Start of TASK DATA

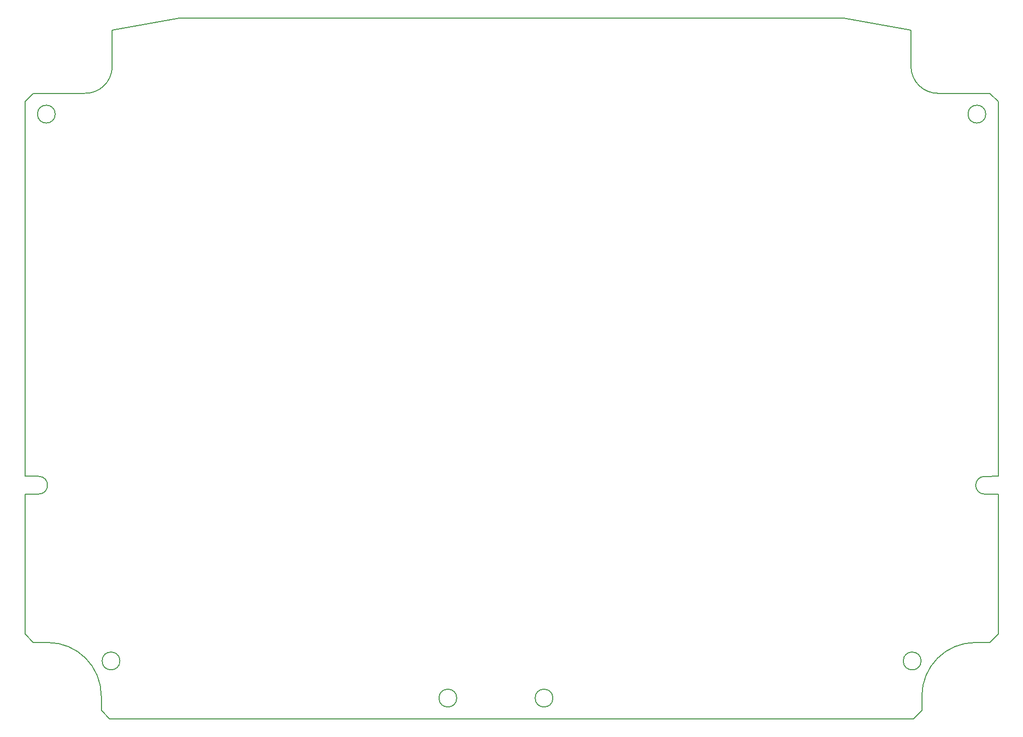
<source format=gm1>
G04 #@! TF.GenerationSoftware,KiCad,Pcbnew,7.0.10-7.0.10~ubuntu22.04.1*
G04 #@! TF.CreationDate,2024-01-11T23:10:12+00:00*
G04 #@! TF.ProjectId,test123,74657374-3132-4332-9e6b-696361645f70,a*
G04 #@! TF.SameCoordinates,Original*
G04 #@! TF.FileFunction,Profile,NP*
%FSLAX46Y46*%
G04 Gerber Fmt 4.6, Leading zero omitted, Abs format (unit mm)*
G04 Created by KiCad (PCBNEW 7.0.10-7.0.10~ubuntu22.04.1) date 2024-01-11 23:10:12*
%MOMM*%
%LPD*%
G01*
G04 APERTURE LIST*
G04 #@! TA.AperFunction,Profile*
%ADD10C,0.200000*%
G04 #@! TD*
G04 APERTURE END LIST*
D10*
X130421247Y28765136D02*
G75*
G03*
X127421249Y28765136I-1499999J0D01*
G01*
X127421249Y28765136D02*
G75*
G03*
X130421247Y28765136I1499999J0D01*
G01*
X42875461Y130615137D02*
X51446048Y130615137D01*
X54321248Y26679350D02*
X55735461Y25265137D01*
X201601248Y38125052D02*
G75*
G03*
X192601248Y29125137I-48J-8999952D01*
G01*
X205461248Y63115136D02*
X205461248Y39539350D01*
X67501248Y143265137D02*
X179421248Y143265137D01*
X204047034Y130615137D02*
X195261295Y130619658D01*
X203361248Y127115137D02*
G75*
G03*
X200361248Y127115137I-1500000J0D01*
G01*
X200361248Y127115137D02*
G75*
G03*
X203361248Y127115137I1500000J0D01*
G01*
X201601248Y38125137D02*
X204047034Y38125137D01*
X41461248Y129200923D02*
X42875461Y130615136D01*
X179421248Y143265137D02*
X190761248Y141265137D01*
X205461248Y129200923D02*
X204047034Y130615136D01*
X192461248Y35019957D02*
G75*
G03*
X189461248Y35019957I-1500000J0D01*
G01*
X189461248Y35019957D02*
G75*
G03*
X192461248Y35019957I1500000J0D01*
G01*
X205461248Y129200923D02*
X205461248Y66115136D01*
X45321248Y38125136D02*
X42875461Y38125136D01*
X203161048Y63115137D02*
X205461248Y63115137D01*
X192601248Y29125137D02*
X192601248Y26679350D01*
X55735461Y25265136D02*
X191187034Y25265137D01*
X41461247Y39539350D02*
X42875461Y38125136D01*
X56146048Y141265137D02*
X56161146Y135129888D01*
X190761261Y135057136D02*
G75*
G03*
X195261295Y130619659I4546939J110564D01*
G01*
X205461248Y39539350D02*
X204047034Y38125137D01*
X51446045Y130615052D02*
G75*
G03*
X56161146Y135129888I169955J4542048D01*
G01*
X203161048Y66108463D02*
G75*
G03*
X203161048Y63115137I-48J-1496663D01*
G01*
X41461248Y129200923D02*
X41461248Y66115136D01*
X54321236Y29125136D02*
G75*
G03*
X45321248Y38125136I-9000036J-36D01*
G01*
X190761248Y141265137D02*
X190761248Y135057136D01*
X54321248Y29125136D02*
X54321248Y26679350D01*
X43761248Y63121726D02*
X41466048Y63127136D01*
X43761248Y63121664D02*
G75*
G03*
X43761248Y66115136I-48J1496736D01*
G01*
X46561248Y127115137D02*
G75*
G03*
X43561248Y127115137I-1500000J0D01*
G01*
X43561248Y127115137D02*
G75*
G03*
X46561248Y127115137I1500000J0D01*
G01*
X114221248Y28765136D02*
G75*
G03*
X111221248Y28765136I-1500000J0D01*
G01*
X111221248Y28765136D02*
G75*
G03*
X114221248Y28765136I1500000J0D01*
G01*
X57461248Y35019957D02*
G75*
G03*
X54461248Y35019957I-1500000J0D01*
G01*
X54461248Y35019957D02*
G75*
G03*
X57461248Y35019957I1500000J0D01*
G01*
X67501248Y143265137D02*
X56146048Y141265137D01*
X43761248Y66115136D02*
X41461248Y66115136D01*
X203161048Y66108547D02*
X205461248Y66115137D01*
X41466048Y63127136D02*
X41461248Y39539350D01*
X192601248Y26679350D02*
X191187034Y25265137D01*
M02*

</source>
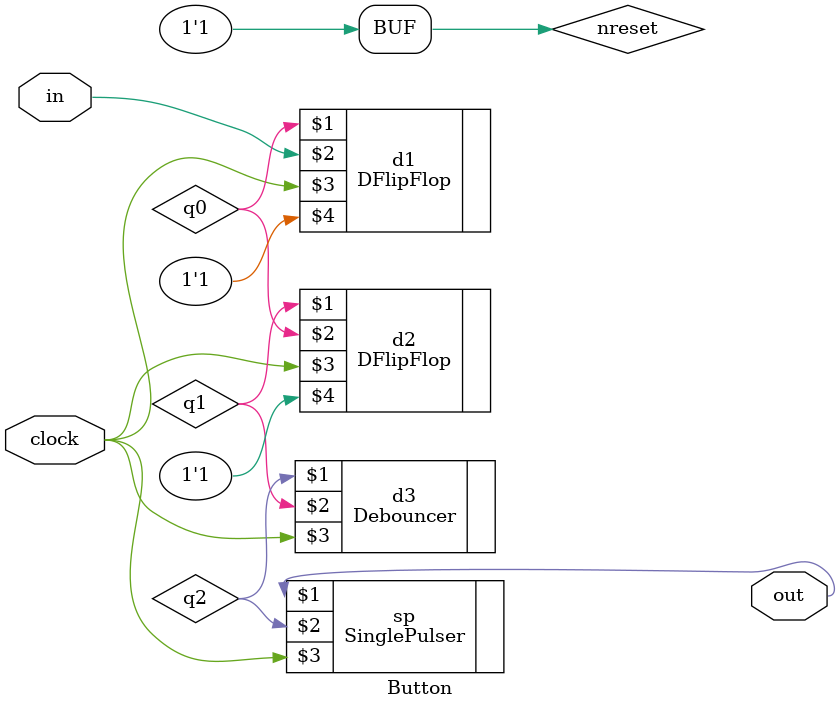
<source format=v>
`timescale 1ns / 1ps


module Button(
    output wire out,
    input in,
    input clock
);
    wire q0,q1,q2;
    wire nreset;
    assign nreset = 1;
    
    DFlipFlop d1(q0,in,clock,nreset);
    DFlipFlop d2(q1,q0,clock,nreset);
    Debouncer d3(q2,q1,clock);
    SinglePulser sp(out,q2,clock);
endmodule

</source>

End of TASK DATA

# [EXERCISE DIRECTIONS]
Taking the records above as input, show every line in which the word "KiCad" is present.

# [PROBLEM SOLUTION]
G04 #@! TF.GenerationSoftware,KiCad,Pcbnew,7.0.10-7.0.10~ubuntu22.04.1*
G04 Created by KiCad (PCBNEW 7.0.10-7.0.10~ubuntu22.04.1) date 2024-01-11 23:10:12*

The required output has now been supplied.